Sunday, October 07, 2007

Notice: An Update for your Perlang FPGA Cluster is Available

Ok, I've been bit by Tim Bray's Wide Finder meme.

I noticed the conversation swarm as it bubbled up, but didn't pay too much attention. Mark Masterson's article It's Time to Stop Calling Circuits "Hardware" caught my attention, as I have pondered the plasticity of the boundary between hardware and software in a previous life.

So I've been digesting the conversation swarm. It's one heck of an interesting read.

Tim presents a problem case that frames a fundamental shift occurring in modern CPU/system architectures. The shift is moving us away from ever increasing CPU speeds towards ever increasing CPU counts. Certain classes of problems are extremely well suited for the shift to multcpucore architectures. Other problems gain no direct benefit, particularly if they are migrated without change. Tim uses the problem of summarizing log file data as an example of this latter case.

Without brainpower focused on this aspect of the problem, the techniques being employed to increase aggregate compute capacity will not provide much benefit for many of the common tasks performed in IT shops.

There are three interesting aspects to Tim's conversation swarm. Two are explicit. The third is implicit.

The first aspect consists of all the solutions for the stated goal - how to leverage the latest trend in processor/system architectures for the seemingly mundane task of processing log data.

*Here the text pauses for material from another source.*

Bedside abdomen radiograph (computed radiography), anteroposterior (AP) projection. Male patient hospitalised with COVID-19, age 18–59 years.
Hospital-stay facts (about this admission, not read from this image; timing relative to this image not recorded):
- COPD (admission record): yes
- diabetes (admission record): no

For what it's worth, here are my first thoughts on the problem of leveraging multiple cpus ofor the task of processing log data. My preference leans towards use of existing technology, most likely to be implemented by the people most likely to feel the pain.

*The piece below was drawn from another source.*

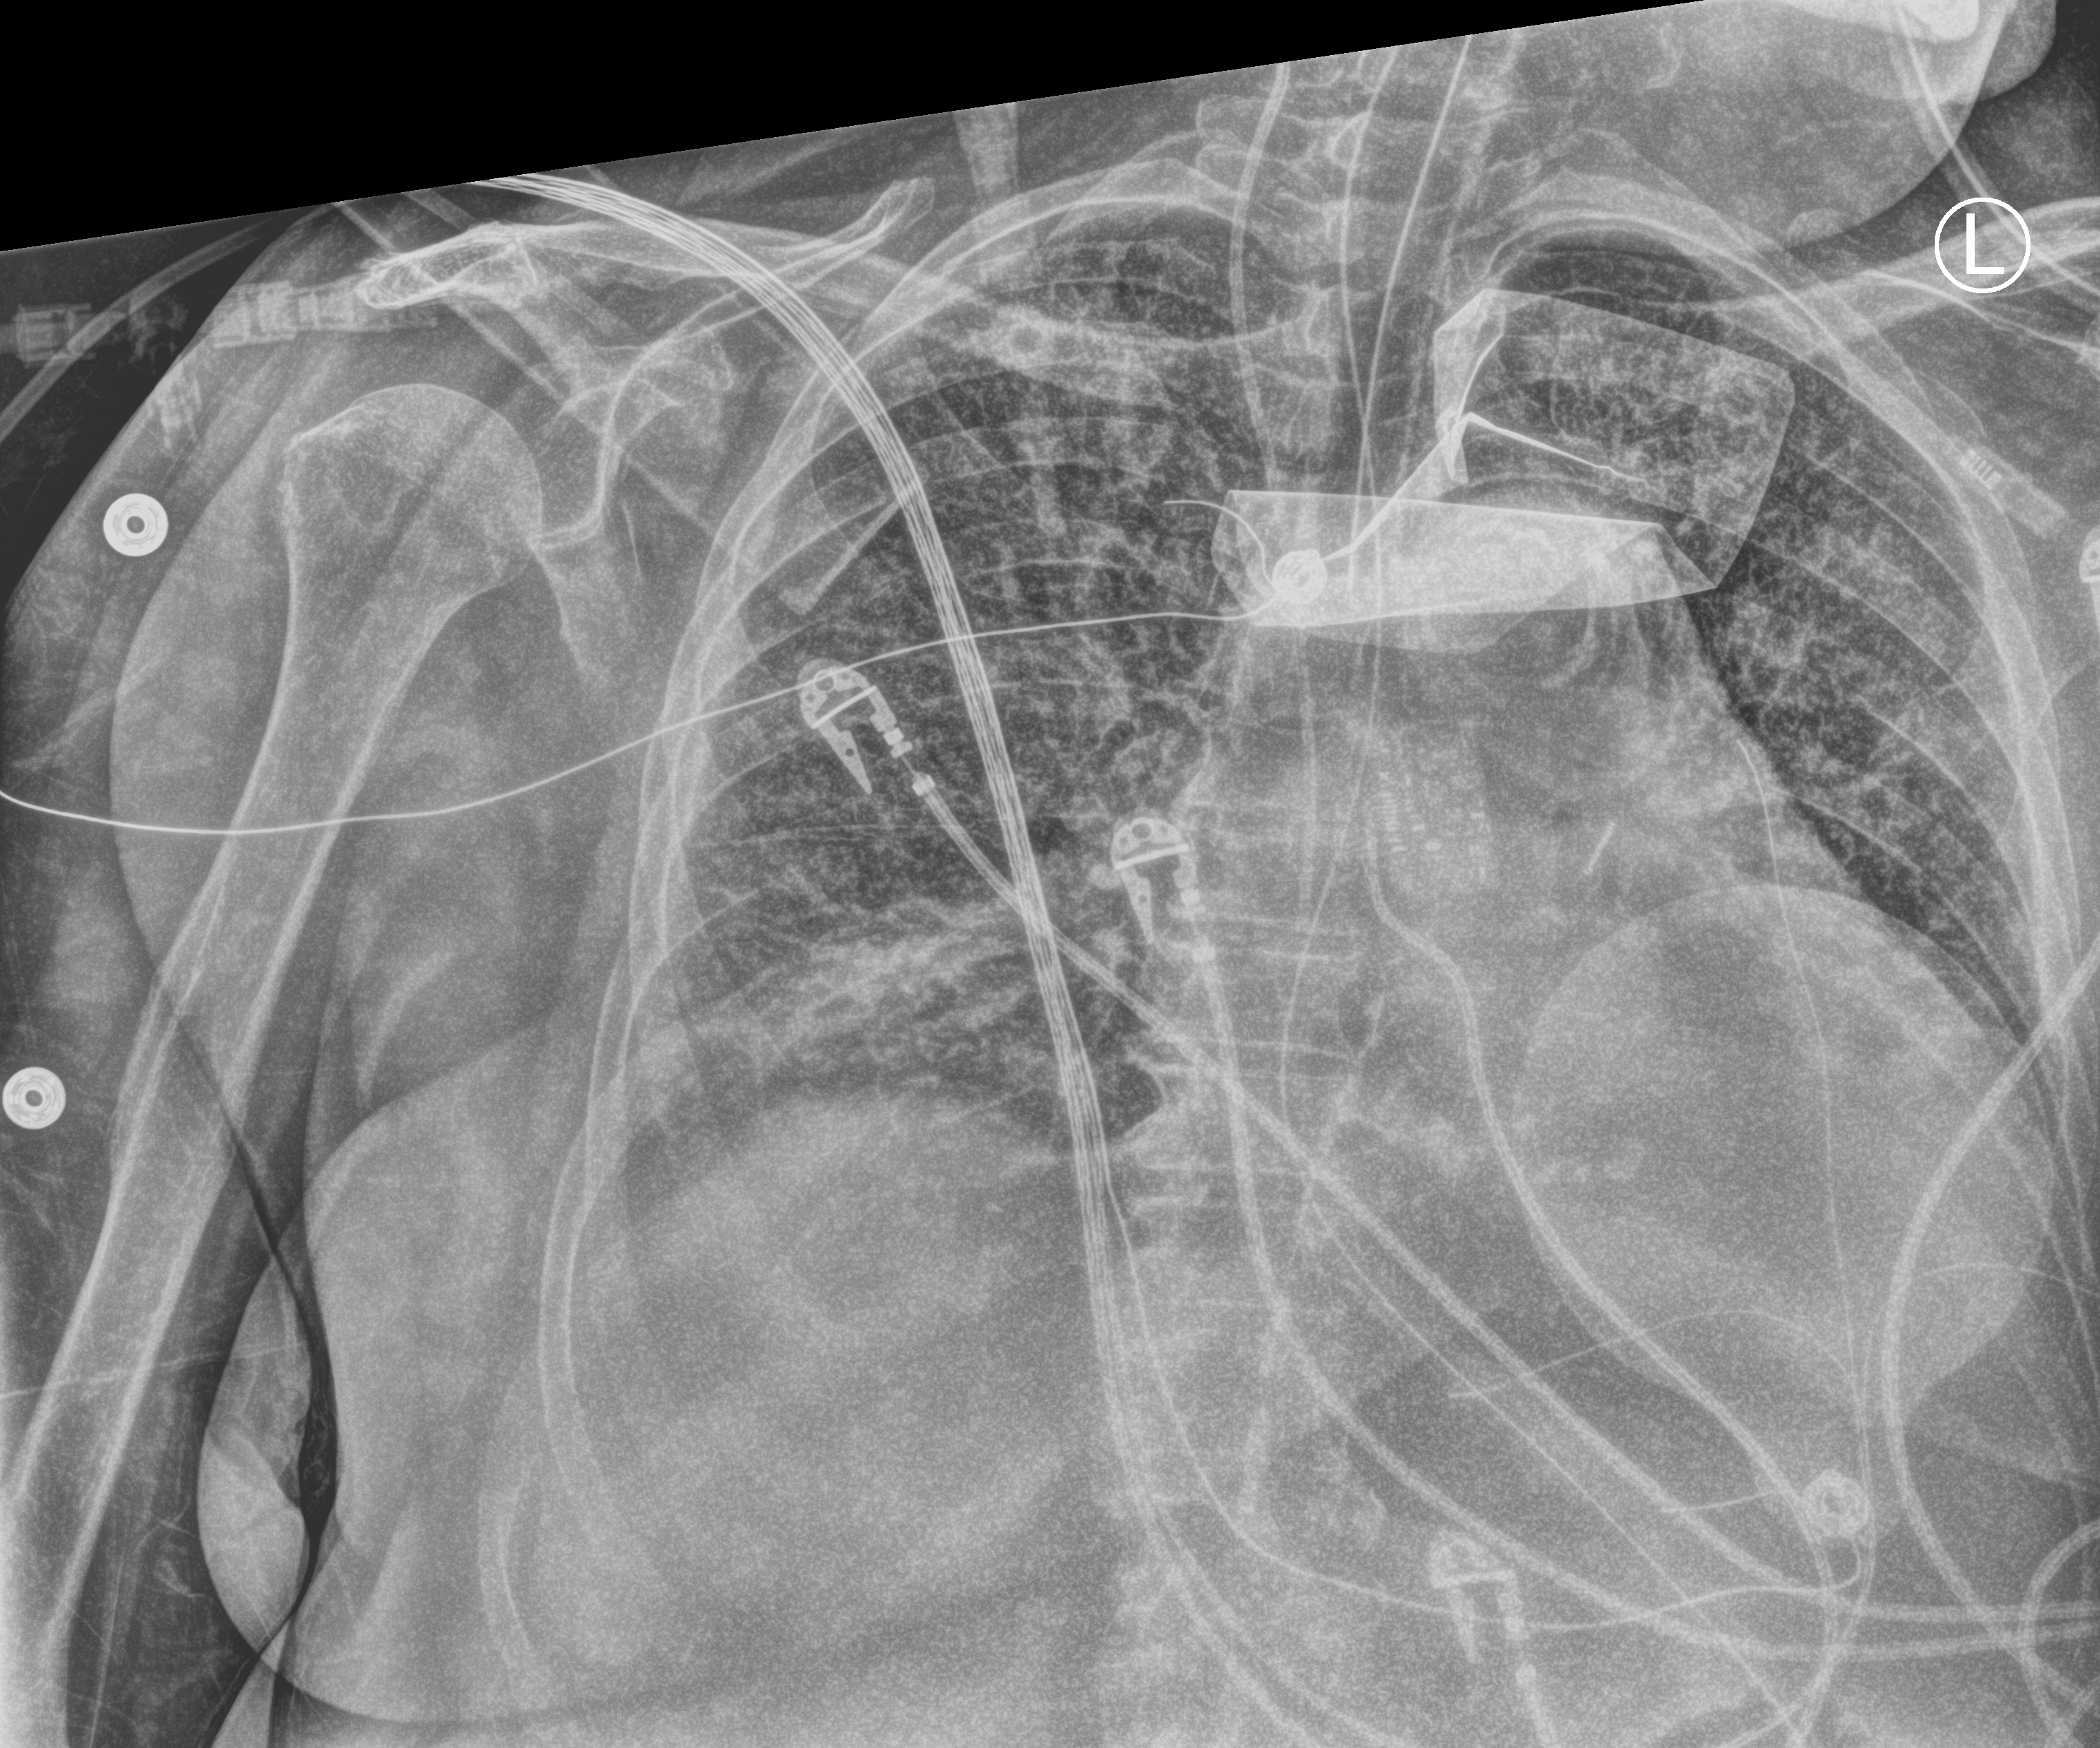
Chest X-ray (portable); anteroposterior (AP) projection. Female patient hospitalised with COVID-19, age 75–90 years.
Admission-level facts for this patient (not findings on this image; timing relative to this image not recorded):
- admitted to intensive care during this hospital stay: yes
- mechanically ventilated during this hospital stay: yes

Divide and conquer: (the sysadmin in me)

  • Coerce the logging engine(s) to dump into multiple log files (to multiple disks or disk channels if necessary).
  • Run a pile of processes to process the log files independently.
  • Consolidate the data - either as post processing or incrementally via some form of IPC.
  • The choice of language is immaterial, but history would probably vote for perl or shell goop
This smacks of the type of solutions Tim sees existing in most IT shops. It's blunt. It's probably sufficient enough to allow us to move on the next point of pain. It's almost completely devoid of any interest from a software engineering perspective.

Streams and Trigger: (mentioned in the conversation comments)
  • Hook into the log stream(s)
  • Spawn readers for the various data collection functions
  • Send events from the log stream(s) to the readers, processing the data as it's received
This is generally a solved problem using any one of a variety of existing programming languages/tools.

Neither of these two solutions are particularly interesting, but I imagine they are the most likely to be implemented in the wild.

My final offering is more of a meta solution.
  • Formulate a red herring idea
  • Pose it to a bunch of brainy people
  • Watch them chew on it
  • Gain new insight
Oh wait. I'm getting that deja vu feeling. :-)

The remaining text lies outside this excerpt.